§ REQUIRED ACTION: Once the pictures are removed, return each record below exactly as written.

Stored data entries

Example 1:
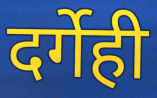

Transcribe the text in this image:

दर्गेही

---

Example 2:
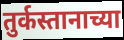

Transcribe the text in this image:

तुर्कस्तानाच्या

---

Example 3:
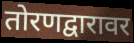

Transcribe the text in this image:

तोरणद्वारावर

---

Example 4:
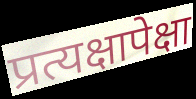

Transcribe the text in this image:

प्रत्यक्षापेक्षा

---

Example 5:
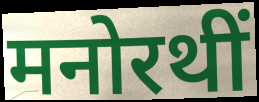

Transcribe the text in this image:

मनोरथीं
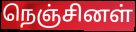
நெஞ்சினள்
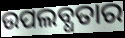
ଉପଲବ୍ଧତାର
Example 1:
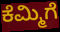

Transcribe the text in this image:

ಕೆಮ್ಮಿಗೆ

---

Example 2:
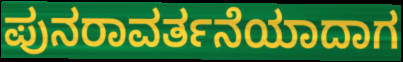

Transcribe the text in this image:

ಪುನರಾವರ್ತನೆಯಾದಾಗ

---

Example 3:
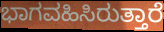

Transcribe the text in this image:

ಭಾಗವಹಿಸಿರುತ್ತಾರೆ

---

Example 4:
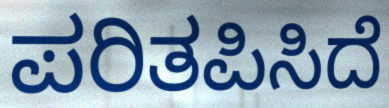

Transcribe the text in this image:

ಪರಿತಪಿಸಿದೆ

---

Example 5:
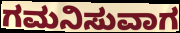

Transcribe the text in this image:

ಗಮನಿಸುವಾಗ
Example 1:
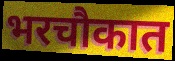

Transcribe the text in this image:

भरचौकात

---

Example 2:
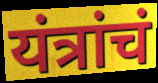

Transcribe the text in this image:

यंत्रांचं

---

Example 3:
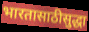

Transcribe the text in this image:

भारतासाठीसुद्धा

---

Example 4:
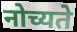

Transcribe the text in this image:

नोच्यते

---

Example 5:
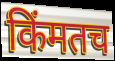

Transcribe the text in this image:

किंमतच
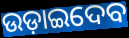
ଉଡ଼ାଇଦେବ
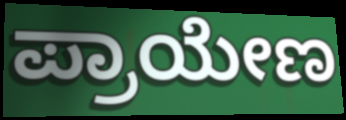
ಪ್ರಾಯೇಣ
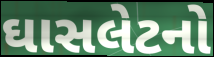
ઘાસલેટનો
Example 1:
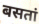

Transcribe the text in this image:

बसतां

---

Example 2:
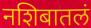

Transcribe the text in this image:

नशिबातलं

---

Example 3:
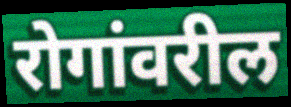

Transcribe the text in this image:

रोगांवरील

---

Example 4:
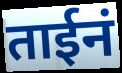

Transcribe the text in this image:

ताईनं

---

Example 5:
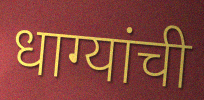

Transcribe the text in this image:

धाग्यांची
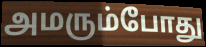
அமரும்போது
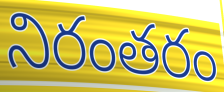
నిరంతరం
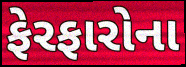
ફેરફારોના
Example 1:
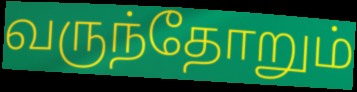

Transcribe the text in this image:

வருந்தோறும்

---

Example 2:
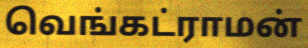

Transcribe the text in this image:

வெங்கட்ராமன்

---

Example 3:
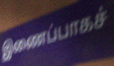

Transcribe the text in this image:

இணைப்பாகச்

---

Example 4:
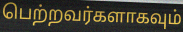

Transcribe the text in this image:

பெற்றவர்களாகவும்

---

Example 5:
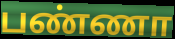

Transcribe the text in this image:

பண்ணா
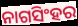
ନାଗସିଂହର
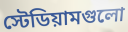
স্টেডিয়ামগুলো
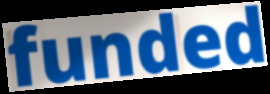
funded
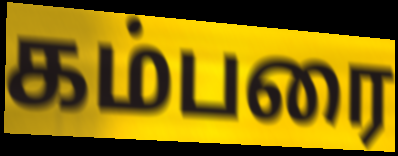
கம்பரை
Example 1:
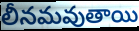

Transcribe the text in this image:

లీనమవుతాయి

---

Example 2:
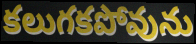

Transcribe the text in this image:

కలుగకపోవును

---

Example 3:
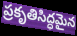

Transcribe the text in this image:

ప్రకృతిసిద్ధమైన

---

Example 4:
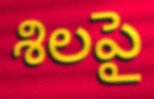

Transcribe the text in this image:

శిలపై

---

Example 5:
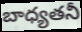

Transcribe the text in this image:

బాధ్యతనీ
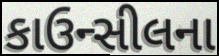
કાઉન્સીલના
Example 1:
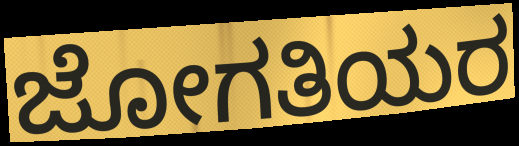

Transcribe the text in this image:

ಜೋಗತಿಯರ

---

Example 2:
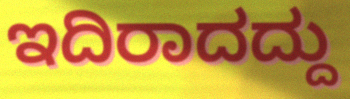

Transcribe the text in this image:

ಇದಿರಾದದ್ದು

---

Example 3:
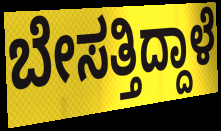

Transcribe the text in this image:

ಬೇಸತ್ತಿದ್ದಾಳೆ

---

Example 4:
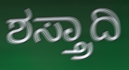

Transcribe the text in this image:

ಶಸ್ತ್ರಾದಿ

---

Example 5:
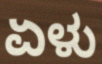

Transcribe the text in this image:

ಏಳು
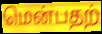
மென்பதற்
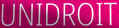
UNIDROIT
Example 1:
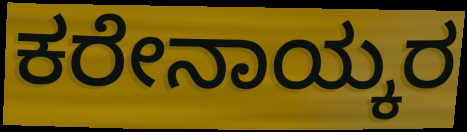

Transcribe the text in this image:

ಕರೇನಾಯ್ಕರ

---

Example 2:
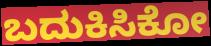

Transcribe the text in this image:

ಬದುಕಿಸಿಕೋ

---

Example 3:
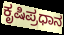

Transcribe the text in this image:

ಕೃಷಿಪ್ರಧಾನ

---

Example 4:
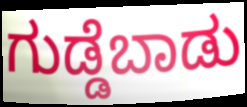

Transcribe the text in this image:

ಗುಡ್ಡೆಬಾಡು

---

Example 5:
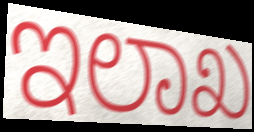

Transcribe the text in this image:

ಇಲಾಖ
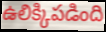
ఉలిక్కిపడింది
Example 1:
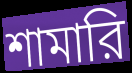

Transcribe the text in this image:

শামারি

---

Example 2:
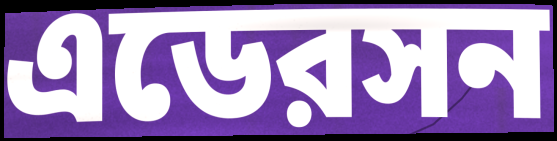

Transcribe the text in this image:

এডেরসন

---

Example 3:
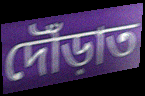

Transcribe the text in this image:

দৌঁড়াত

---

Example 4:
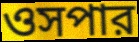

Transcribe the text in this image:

§ SOLUTION FOR THIS EXERCISE:
Example 1:

Transcribe the text in this image:

दर्गेही

---

Example 2:

Transcribe the text in this image:

तुर्कस्तानाच्या

---

Example 3:

Transcribe the text in this image:

तोरणद्वारावर

---

Example 4:

Transcribe the text in this image:

प्रत्यक्षापेक्षा

---

Example 5:

Transcribe the text in this image:

मनोरथीं
நெஞ்சினள்
ଉପଲବ୍ଧତାର
Example 1:

Transcribe the text in this image:

ಕೆಮ್ಮಿಗೆ

---

Example 2:

Transcribe the text in this image:

ಪುನರಾವರ್ತನೆಯಾದಾಗ

---

Example 3:

Transcribe the text in this image:

ಭಾಗವಹಿಸಿರುತ್ತಾರೆ

---

Example 4:

Transcribe the text in this image:

ಪರಿತಪಿಸಿದೆ

---

Example 5:

Transcribe the text in this image:

ಗಮನಿಸುವಾಗ
Example 1:

Transcribe the text in this image:

भरचौकात

---

Example 2:

Transcribe the text in this image:

यंत्रांचं

---

Example 3:

Transcribe the text in this image:

भारतासाठीसुद्धा

---

Example 4:

Transcribe the text in this image:

नोच्यते

---

Example 5:

Transcribe the text in this image:

किंमतच
ଉଡ଼ାଇଦେବ
ಪ್ರಾಯೇಣ
ઘાસલેટનો
Example 1:

Transcribe the text in this image:

बसतां

---

Example 2:

Transcribe the text in this image:

नशिबातलं

---

Example 3:

Transcribe the text in this image:

रोगांवरील

---

Example 4:

Transcribe the text in this image:

ताईनं

---

Example 5:

Transcribe the text in this image:

धाग्यांची
அமரும்போது
నిరంతరం
ફેરફારોના
Example 1:

Transcribe the text in this image:

வருந்தோறும்

---

Example 2:

Transcribe the text in this image:

வெங்கட்ராமன்

---

Example 3:

Transcribe the text in this image:

இணைப்பாகச்

---

Example 4:

Transcribe the text in this image:

பெற்றவர்களாகவும்

---

Example 5:

Transcribe the text in this image:

பண்ணா
ନାଗସିଂହର
স্টেডিয়ামগুলো
funded
கம்பரை
Example 1:

Transcribe the text in this image:

లీనమవుతాయి

---

Example 2:

Transcribe the text in this image:

కలుగకపోవును

---

Example 3:

Transcribe the text in this image:

ప్రకృతిసిద్ధమైన

---

Example 4:

Transcribe the text in this image:

శిలపై

---

Example 5:

Transcribe the text in this image:

బాధ్యతనీ
કાઉન્સીલના
Example 1:

Transcribe the text in this image:

ಜೋಗತಿಯರ

---

Example 2:

Transcribe the text in this image:

ಇದಿರಾದದ್ದು

---

Example 3:

Transcribe the text in this image:

ಬೇಸತ್ತಿದ್ದಾಳೆ

---

Example 4:

Transcribe the text in this image:

ಶಸ್ತ್ರಾದಿ

---

Example 5:

Transcribe the text in this image:

ಏಳು
மென்பதற்
UNIDROIT
Example 1:

Transcribe the text in this image:

ಕರೇನಾಯ್ಕರ

---

Example 2:

Transcribe the text in this image:

ಬದುಕಿಸಿಕೋ

---

Example 3:

Transcribe the text in this image:

ಕೃಷಿಪ್ರಧಾನ

---

Example 4:

Transcribe the text in this image:

ಗುಡ್ಡೆಬಾಡು

---

Example 5:

Transcribe the text in this image:

ಇಲಾಖ
ఉలిక్కిపడింది
Example 1:

Transcribe the text in this image:

শামারি

---

Example 2:

Transcribe the text in this image:

এডেরসন

---

Example 3:

Transcribe the text in this image:

দৌঁড়াত

---

Example 4:

Transcribe the text in this image:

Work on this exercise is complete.